Collection entries
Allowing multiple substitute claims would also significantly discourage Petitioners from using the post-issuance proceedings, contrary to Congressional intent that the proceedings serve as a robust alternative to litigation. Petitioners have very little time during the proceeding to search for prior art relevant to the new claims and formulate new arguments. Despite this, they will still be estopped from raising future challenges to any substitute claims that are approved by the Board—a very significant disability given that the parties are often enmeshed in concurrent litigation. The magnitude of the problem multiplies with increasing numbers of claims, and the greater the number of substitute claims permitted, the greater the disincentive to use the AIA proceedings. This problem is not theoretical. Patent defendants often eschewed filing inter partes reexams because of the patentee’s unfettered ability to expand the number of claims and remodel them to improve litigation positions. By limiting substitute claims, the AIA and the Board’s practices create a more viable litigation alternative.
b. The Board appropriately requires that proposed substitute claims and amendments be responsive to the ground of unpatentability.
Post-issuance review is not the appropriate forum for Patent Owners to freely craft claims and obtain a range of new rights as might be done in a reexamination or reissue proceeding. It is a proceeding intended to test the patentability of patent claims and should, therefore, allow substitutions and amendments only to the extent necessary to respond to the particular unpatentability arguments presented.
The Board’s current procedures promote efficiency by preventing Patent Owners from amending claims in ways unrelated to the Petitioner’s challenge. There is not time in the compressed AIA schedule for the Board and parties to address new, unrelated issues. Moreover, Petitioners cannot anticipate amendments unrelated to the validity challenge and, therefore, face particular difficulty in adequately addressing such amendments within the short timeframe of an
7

Task statement →
Extract all lines from the data in which "unpatentability" is found.

Task solution →
b. The Board appropriately requires that proposed substitute claims and amendments be responsive to the ground of unpatentability.
Post-issuance review is not the appropriate forum for Patent Owners to freely craft claims and obtain a range of new rights as might be done in a reexamination or reissue proceeding. It is a proceeding intended to test the patentability of patent claims and should, therefore, allow substitutions and amendments only to the extent necessary to respond to the particular unpatentability arguments presented.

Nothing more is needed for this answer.